Summary: Filter out numerals, acronyms etc from word list for pattern hyhpenation
Product: Infrastructure Reporter: Sjur Nørstebø Moshagen <sjur.n.moshagen>
Component: newinfraAssignee: Sjur Nørstebø Moshagen <sjur.n.moshagen>
Status: ASSIGNED ---    
Severity: normal CC: borre.gaup, chiara.argese
Priority: P5 - Later    
Version: unspecified   
Hardware: All   
OS: All   

Description Sjur Nørstebø Moshagen 2019-01-25 09:31:29 CET
The way it is generated now (random output from fst) makes it contain all sorts of random noise (over generation patterns that are usually harmless, but turns out to be really harmful in this context).
Comment 1 Sjur Nørstebø Moshagen 2019-01-25 09:39:27 CET
Use the weighted fst (do not convert to unweighted), add heavy weights to tags for all unwanted strings, then filter the output based on weight (ie only output with weight below threshold should survive).
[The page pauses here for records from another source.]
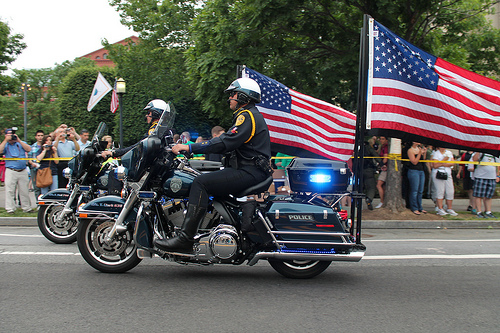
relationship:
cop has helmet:
[216, 70, 277, 120] [183, 70, 270, 108]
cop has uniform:
[152, 78, 276, 255] [195, 108, 281, 200]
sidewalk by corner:
[376, 206, 439, 245] [2, 201, 56, 250]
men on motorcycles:
[50, 82, 311, 258] [112, 156, 226, 248]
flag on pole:
[352, 22, 484, 175] [348, 40, 384, 179]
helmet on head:
[183, 70, 270, 108] [221, 92, 261, 109]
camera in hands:
[8, 126, 34, 145] [0, 127, 50, 143]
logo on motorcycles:
[278, 210, 322, 238] [112, 156, 226, 248]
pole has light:
[348, 40, 384, 179] [9, 71, 46, 147]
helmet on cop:
[183, 70, 270, 108] [152, 78, 276, 255]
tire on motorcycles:
[41, 201, 69, 249] [112, 156, 226, 248]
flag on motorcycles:
[352, 22, 484, 175] [112, 156, 226, 248]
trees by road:
[153, 12, 278, 73] [49, 211, 361, 333]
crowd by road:
[1, 112, 458, 175] [49, 211, 361, 333]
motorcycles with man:
[112, 156, 226, 248] [3, 88, 97, 156]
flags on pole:
[83, 71, 141, 122] [348, 40, 384, 179]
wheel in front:
[83, 198, 138, 266] [16, 165, 170, 266]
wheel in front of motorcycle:
[83, 198, 138, 266] [79, 140, 366, 286]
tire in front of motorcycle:
[41, 201, 69, 249] [79, 140, 366, 286]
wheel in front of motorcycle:
[83, 198, 138, 266] [60, 134, 360, 276]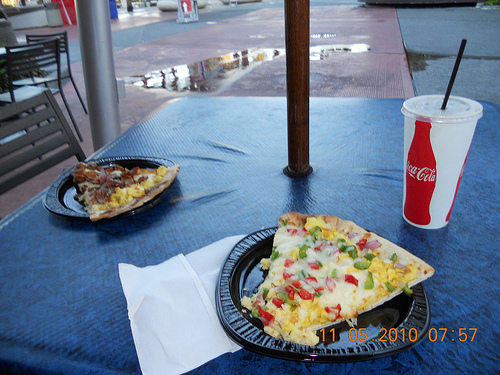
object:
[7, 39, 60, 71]
slats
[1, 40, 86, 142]
chair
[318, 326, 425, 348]
date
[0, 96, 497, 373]
table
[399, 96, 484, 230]
cup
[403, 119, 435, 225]
coca-cola logo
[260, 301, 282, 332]
tomato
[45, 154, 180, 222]
plate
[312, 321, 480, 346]
stamp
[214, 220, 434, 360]
plate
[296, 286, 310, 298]
tomato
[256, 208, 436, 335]
pizza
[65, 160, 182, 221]
pizza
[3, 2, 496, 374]
table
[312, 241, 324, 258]
tomato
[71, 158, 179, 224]
slice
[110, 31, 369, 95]
water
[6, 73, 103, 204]
slats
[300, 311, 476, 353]
print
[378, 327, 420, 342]
print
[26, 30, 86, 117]
chair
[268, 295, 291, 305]
tomato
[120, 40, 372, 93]
puddle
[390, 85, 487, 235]
drink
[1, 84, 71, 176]
back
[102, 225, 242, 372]
napkin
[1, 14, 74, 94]
background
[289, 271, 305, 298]
tomato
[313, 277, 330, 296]
tomato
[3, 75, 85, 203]
chair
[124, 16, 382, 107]
ground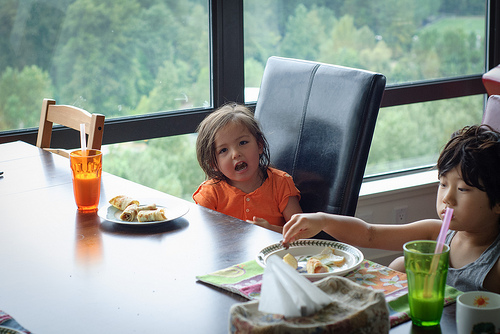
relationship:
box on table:
[225, 257, 390, 333] [0, 136, 498, 332]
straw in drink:
[77, 122, 90, 174] [63, 145, 110, 218]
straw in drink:
[421, 200, 459, 295] [393, 228, 462, 323]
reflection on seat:
[265, 110, 356, 228] [232, 38, 372, 228]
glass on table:
[399, 241, 454, 328] [1, 130, 485, 322]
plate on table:
[258, 237, 367, 281] [0, 136, 498, 332]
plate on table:
[96, 191, 192, 231] [0, 136, 498, 332]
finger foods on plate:
[107, 195, 167, 220] [86, 187, 207, 231]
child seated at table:
[196, 107, 280, 209] [0, 136, 498, 332]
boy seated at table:
[283, 124, 499, 291] [0, 136, 498, 332]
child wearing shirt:
[193, 104, 304, 236] [184, 171, 298, 237]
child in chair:
[193, 104, 304, 236] [242, 32, 397, 229]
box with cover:
[222, 257, 389, 329] [219, 262, 400, 327]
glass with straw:
[399, 241, 454, 328] [424, 205, 454, 300]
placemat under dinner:
[187, 271, 269, 294] [256, 238, 378, 281]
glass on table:
[64, 142, 105, 218] [0, 136, 498, 332]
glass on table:
[395, 224, 456, 329] [18, 114, 382, 330]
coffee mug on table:
[452, 287, 499, 332] [0, 136, 498, 332]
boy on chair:
[283, 124, 499, 291] [481, 96, 498, 131]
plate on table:
[96, 191, 188, 231] [0, 136, 498, 332]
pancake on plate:
[111, 193, 138, 206] [97, 192, 190, 229]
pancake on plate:
[118, 200, 142, 217] [97, 192, 190, 229]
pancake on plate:
[137, 205, 167, 220] [97, 192, 190, 229]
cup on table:
[400, 237, 454, 327] [0, 136, 498, 332]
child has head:
[193, 104, 304, 236] [183, 103, 280, 181]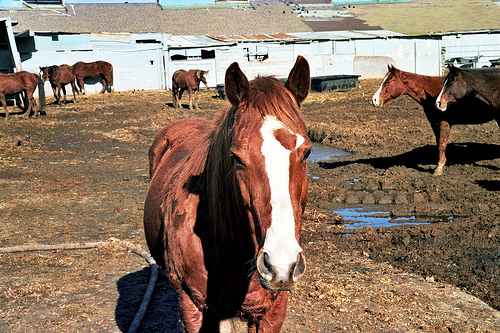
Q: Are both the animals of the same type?
A: Yes, all the animals are horses.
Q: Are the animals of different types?
A: No, all the animals are horses.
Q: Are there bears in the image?
A: No, there are no bears.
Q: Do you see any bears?
A: No, there are no bears.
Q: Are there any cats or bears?
A: No, there are no bears or cats.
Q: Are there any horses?
A: Yes, there is a horse.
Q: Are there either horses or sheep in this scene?
A: Yes, there is a horse.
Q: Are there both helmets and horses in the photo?
A: No, there is a horse but no helmets.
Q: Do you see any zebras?
A: No, there are no zebras.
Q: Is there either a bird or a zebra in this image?
A: No, there are no zebras or birds.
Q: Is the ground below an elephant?
A: No, the ground is below a horse.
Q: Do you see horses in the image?
A: Yes, there is a horse.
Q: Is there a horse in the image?
A: Yes, there is a horse.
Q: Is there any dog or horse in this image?
A: Yes, there is a horse.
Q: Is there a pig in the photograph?
A: No, there are no pigs.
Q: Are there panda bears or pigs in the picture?
A: No, there are no pigs or panda bears.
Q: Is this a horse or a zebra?
A: This is a horse.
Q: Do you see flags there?
A: No, there are no flags.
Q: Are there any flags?
A: No, there are no flags.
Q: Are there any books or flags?
A: No, there are no flags or books.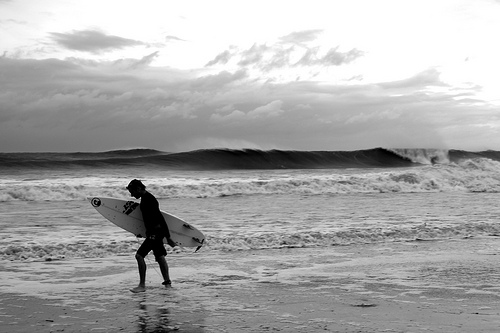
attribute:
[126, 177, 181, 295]
man — walking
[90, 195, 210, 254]
surfboard — white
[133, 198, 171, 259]
wetsuit — black, dark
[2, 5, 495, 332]
picture — black, white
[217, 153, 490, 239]
waves — high, white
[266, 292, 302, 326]
sand — wet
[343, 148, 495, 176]
wave — large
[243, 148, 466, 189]
water — choppy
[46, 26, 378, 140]
clouds — large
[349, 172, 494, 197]
foam — white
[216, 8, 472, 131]
sky — grey, cloudy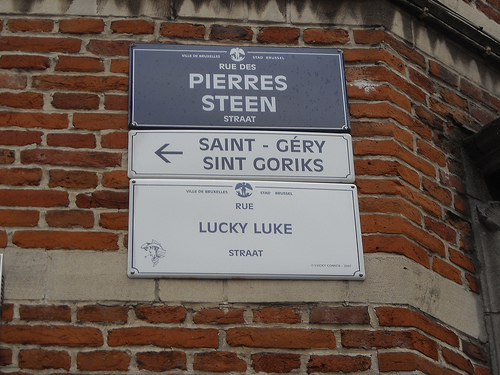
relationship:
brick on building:
[419, 172, 455, 208] [0, 0, 498, 373]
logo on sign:
[141, 239, 168, 266] [126, 178, 366, 280]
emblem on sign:
[233, 180, 252, 199] [125, 42, 366, 281]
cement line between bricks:
[2, 248, 489, 341] [0, 18, 499, 247]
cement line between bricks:
[2, 248, 489, 341] [1, 303, 499, 374]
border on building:
[126, 40, 352, 133] [0, 0, 498, 373]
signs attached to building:
[82, 35, 439, 275] [12, 24, 452, 372]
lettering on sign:
[185, 70, 291, 115] [127, 40, 352, 134]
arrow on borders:
[154, 142, 183, 163] [129, 131, 358, 184]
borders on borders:
[129, 131, 367, 282] [129, 131, 358, 184]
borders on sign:
[129, 131, 367, 282] [126, 178, 366, 280]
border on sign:
[126, 40, 352, 133] [131, 45, 344, 132]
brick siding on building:
[0, 15, 499, 374] [0, 0, 498, 373]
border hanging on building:
[126, 40, 352, 133] [42, 16, 400, 283]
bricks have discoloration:
[8, 54, 118, 177] [339, 73, 389, 93]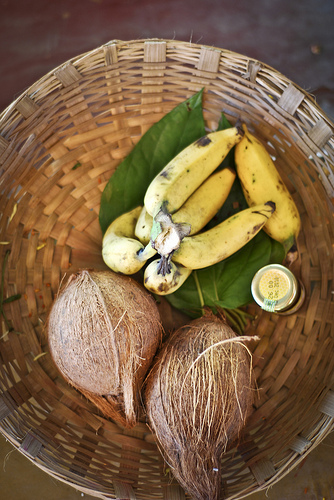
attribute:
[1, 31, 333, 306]
basket — brown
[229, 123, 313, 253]
banana — yellow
Requires that the wordlist is printed with weights, or that we remove such paths from the fst first, whatever is more easily implemented.
Comment 2 Sjur Nørstebø Moshagen 2019-01-25 09:42:51 CET
Another alternative: add more paths to be removed from the lexicon - we don't need acronyms and abbreviations in the hyphenator lexicon (they will be covered by the rule component). The same goes for numbers.

We already do this, so this is definitely the easiest way forward.